Unter den Darstellern erfüllt Peter Renz als König Bobeche alle Erwartungen an diese komödiantische Rolle – und erinnert zugleich an Felsensteins Sicht, wonach mehr enthemmte Persönlichkeit als Stimme verlangt wird. Herheim hat bei der Königsrolle noch eins draufzusetzen, um die Zeitenwende zu markieren. Die Höflinge errichten ihm aus großen Würfeln ein Schloss: den Palast der Republik. Dann wird alles umgemodelt und das Humboldt-Forum aufgeschichtet. Bobeche fällt es schwer zu entscheiden, ob er Mondsichel, Davidstern oder Kreuz auf die Kuppel pflanzt. Die Höflinge sind jedes Mal entsetzt. Die Stadtschloss-Szene ist eine der köstlichsten aktuellen Anspielungen – von denen die Operette seit jeher lebt.
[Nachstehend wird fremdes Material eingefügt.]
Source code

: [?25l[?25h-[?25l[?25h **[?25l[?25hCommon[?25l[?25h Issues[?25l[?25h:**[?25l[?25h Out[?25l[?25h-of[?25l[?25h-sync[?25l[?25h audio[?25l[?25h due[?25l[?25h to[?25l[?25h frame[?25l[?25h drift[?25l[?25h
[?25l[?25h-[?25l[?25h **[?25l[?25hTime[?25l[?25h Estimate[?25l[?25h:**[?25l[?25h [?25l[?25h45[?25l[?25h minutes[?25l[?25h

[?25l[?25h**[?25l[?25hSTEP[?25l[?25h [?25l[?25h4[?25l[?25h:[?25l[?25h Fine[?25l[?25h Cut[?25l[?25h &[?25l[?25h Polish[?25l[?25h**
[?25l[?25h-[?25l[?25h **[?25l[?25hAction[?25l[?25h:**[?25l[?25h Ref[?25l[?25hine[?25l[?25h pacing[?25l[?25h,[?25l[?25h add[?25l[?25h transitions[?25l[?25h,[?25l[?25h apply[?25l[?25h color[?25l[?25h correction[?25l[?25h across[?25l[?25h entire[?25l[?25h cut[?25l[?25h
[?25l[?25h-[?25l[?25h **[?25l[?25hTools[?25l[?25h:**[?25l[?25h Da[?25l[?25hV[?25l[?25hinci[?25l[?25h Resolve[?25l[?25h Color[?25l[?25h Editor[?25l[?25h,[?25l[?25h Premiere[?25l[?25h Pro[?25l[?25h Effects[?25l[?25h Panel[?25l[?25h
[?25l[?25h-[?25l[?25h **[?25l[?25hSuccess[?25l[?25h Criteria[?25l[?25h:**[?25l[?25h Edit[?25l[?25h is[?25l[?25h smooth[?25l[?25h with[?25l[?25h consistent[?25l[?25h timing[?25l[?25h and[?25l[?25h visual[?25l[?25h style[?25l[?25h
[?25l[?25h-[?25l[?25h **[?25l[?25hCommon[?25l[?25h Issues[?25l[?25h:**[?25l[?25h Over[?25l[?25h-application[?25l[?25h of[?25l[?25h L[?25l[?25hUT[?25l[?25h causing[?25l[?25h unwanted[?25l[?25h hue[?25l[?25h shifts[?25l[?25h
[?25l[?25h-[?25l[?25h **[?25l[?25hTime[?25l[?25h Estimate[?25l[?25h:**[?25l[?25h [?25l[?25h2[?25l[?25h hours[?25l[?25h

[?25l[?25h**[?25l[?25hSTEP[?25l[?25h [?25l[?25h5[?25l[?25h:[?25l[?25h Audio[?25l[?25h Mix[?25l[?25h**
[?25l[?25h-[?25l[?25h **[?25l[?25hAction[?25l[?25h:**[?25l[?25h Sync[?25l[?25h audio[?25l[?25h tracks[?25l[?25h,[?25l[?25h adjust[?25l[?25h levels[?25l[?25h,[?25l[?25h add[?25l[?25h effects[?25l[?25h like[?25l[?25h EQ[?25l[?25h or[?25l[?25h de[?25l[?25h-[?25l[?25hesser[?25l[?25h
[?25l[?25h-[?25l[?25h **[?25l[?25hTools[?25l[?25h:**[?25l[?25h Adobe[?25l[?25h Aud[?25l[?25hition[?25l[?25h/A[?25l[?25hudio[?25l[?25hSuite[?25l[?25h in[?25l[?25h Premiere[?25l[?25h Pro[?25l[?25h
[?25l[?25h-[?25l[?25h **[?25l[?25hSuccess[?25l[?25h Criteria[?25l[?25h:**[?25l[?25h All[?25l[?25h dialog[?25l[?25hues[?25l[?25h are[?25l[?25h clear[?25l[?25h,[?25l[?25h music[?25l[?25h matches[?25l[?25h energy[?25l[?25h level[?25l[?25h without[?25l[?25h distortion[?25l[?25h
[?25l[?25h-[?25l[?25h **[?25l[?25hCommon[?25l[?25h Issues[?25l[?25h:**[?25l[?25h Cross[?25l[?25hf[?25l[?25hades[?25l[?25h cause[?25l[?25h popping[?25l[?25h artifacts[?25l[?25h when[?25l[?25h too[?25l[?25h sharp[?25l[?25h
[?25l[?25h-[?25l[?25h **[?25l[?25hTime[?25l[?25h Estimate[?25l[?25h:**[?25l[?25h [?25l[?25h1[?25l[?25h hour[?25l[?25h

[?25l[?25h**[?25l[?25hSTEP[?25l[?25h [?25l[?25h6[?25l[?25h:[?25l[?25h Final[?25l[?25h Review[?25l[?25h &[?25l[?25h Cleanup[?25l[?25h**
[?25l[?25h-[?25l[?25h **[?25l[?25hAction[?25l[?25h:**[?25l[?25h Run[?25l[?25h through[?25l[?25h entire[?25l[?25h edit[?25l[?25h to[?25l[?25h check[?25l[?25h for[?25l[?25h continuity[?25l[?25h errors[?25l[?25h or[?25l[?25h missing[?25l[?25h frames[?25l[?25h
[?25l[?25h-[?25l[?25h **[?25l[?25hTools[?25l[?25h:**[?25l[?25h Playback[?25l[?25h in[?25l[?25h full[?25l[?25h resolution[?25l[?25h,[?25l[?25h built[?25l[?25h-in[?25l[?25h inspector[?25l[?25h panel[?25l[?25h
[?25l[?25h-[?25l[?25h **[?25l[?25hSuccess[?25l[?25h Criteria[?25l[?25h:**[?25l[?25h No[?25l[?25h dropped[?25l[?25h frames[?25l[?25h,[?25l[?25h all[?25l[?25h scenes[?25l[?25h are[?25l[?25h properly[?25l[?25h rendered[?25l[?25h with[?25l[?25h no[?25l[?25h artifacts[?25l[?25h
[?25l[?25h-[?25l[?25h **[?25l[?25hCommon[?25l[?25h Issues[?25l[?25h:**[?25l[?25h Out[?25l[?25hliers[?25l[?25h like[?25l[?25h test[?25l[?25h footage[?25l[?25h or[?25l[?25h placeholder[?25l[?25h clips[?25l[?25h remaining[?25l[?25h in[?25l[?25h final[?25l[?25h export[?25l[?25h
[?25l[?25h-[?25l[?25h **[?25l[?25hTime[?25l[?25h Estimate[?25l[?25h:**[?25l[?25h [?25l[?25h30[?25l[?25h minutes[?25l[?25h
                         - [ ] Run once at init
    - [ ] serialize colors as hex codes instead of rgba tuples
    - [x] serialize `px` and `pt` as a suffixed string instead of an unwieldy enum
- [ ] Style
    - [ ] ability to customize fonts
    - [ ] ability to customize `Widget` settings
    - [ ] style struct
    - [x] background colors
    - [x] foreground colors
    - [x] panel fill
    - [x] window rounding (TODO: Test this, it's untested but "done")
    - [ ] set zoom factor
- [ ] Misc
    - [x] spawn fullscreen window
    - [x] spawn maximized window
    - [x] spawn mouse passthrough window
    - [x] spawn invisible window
Das Frauenbild der Inszenierung ist aus dem 19. Jahrhundert

Das Frauenbild der Inszenierung ist im 19. Jahrhundert steckengeblieben und hält der MeToo-Debatte keinesfalls stand. Ritter Blaubart, der immer seine Ehefrauen ermorden lässt, um die nächste heiraten zu können, trägt den Penis vor sich her. Wolfgang Ablinger-Sperrhacke gibt dem Trotzkopf mit seinem Charakter-Tenor Format. Bejubelt sehen sich am Ende auch Vera-Lotte Böcker (Fleurette/Hermia), Johannes Dunz (Daphnis/ Prinz Saphir) und Christiane Oertel als Königin. Sarah Ferede spielt die Männer-verschlingende Boulotte und versucht, die Partie kontrolliert aussingen. Vielleicht kommt die Operette in den folgenden Vorstellungen noch in Schwung, wenn sich die Sänger aus dem Regiekorsett befreien und unbeschwert Operette spielen.